According to city Fire Department spokeswoman Natatia Bledsoe, Miller had been cutting off the top of a tree and was in a harness about 30 feet up the tree.

After he made the cut, the cut-off section shifted, pinning him at the chest against the main trunk of the tree, Bledsoe said.

Firefighters were called, but the initial call didn't mention the severity of the accident, Bledsoe said.

A tower truck was then called, and firefighters had to remove the limb before removing the victim, she said.

Bledsoe said Miller was conscious and communicating when they arrived, but soon became unconscious.

Miller was married and lived with his wife, a daughter and two stepsons, Bledsoe said.


----------



## rarefish383 (May 30, 2010)

Sad news, again we need aerial rescue, Joe.


----------



## dandandatreeman (May 30, 2010)

how would we as trained climbers be able to be summoned to the job that these things happen? I know when I was trained in rescue they said that you really only have a short time before someone will die from there injuries in a tree. I also know that if I were to get in trouble on one of my side jobs there would be very little hope of getting help on time. WHAT DO WE DO? These things are senseless


----------



## cassandrasdaddy (May 30, 2010)

*i'm done climbing*

only reason i keep all my gear is just in case. i would hate to watch someone die who could be saved. in this case the dept has a big tower truck and if it had been dispatched first call he mighta made it


----------



## tree md (May 30, 2010)

Condolences to the family. Very sad.

An ambulance and fire and rescue truck was dispatched to the residence where I was working last week. My client's mother had had a heart attack. I was blocking wood off of the spar when they showed up and was about 20' above the roof line. I guess they assumed they were there for me. The first thing they said is I hope we're not here for you buddy, we can't get up there to ya.


----------



## dandandatreeman (May 30, 2010)

tree md said:


> Condolences to the family. Very sad.
> 
> An ambulance and fire and rescue truck was dispatched to the residence where I was working last week. My client's mother had had a heart attack. I was blocking wood off of the spar when they showed up and was about 20' above the roof line. I guess they assumed they were there for me. The first thing they said is I hope we're not here for you buddy, we can't get up there to ya.

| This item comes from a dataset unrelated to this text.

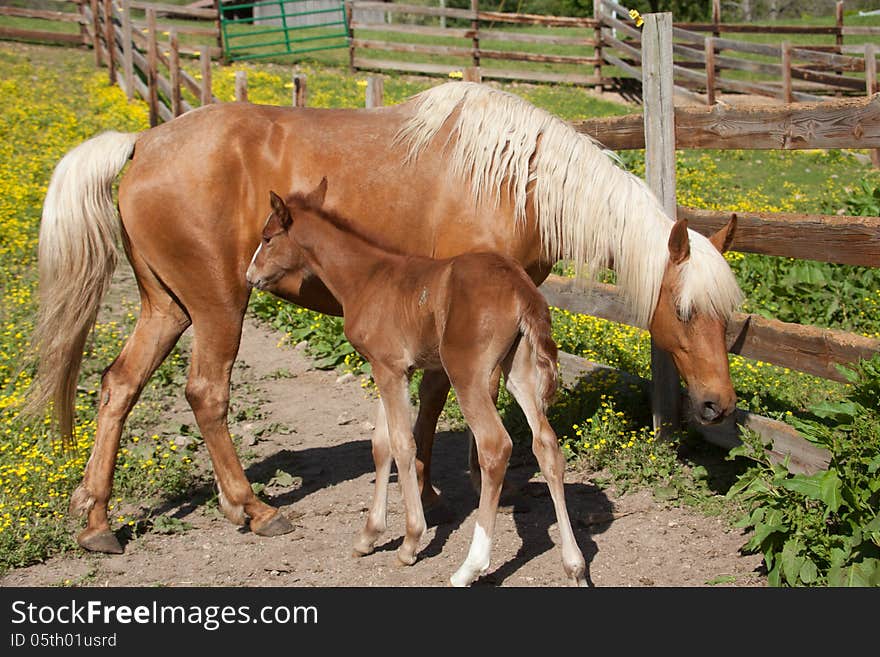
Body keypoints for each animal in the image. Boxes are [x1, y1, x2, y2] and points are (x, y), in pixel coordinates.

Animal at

What if it were you....fire and RESCUE would fall so very short in this situation. Where a trained person would be able to get it done. Calling a fire department to a tree rescue is like calling a plumber for an electrical problem. Is there some way to put ourselves that ARE trained in rescue situations available to the fire department to call instead of them calling a tower truck? If you got a call of a fellow climber in trouble would you go and try to put your knowledge to work. would the fire and rescue team even listen to what you had to say? Hope none of us have to find out.


----------



## pdqdl (Jun 1, 2010)

It will never happen, except for perhaps volunteer fire departments, with a volunteer aerial rescue man.

There is a huge liability issue for calling a rescue contractor. If you screw up, the agency that hired you could be sued for your mistake. More likely, the rescuer would get sued for every call they went out on, because a contractor is not very protected from litigation like government employees are. Furthermore, it is highly doubtful that the insurance for your tree operations would cover aerial rescues, so whoever hired you would be eating the worker's comp tab for hiring you, too.

Most public rescue agencies don't have any means (within their budget) to pay for a rescue contractor, so how would you get paid? If you were working for them out of the goodness of your heart, how could they be assured that you were really on call, ready to respond, unless they were paying you for a contracted service.

Too many legal questions, it is unlikely to ever happen in a litigious society. Thank the lawyers for their wise intervention, please.


----------



## dandandatreeman (Jun 1, 2010)

*right.*

That's ok if I ever got the call I would get it on for my fellow climbers! I could live the rest of my life with nothing, then to sit on the side lines and see someone die for lack of knowledge of what and why a aerial rescue should be done. Well I guess I would have to be there....hmmm I guess that's why people stress having people on the crew that ARE TRAINED around. I just kicked myself off my soap box...ya'll please be safe.


----------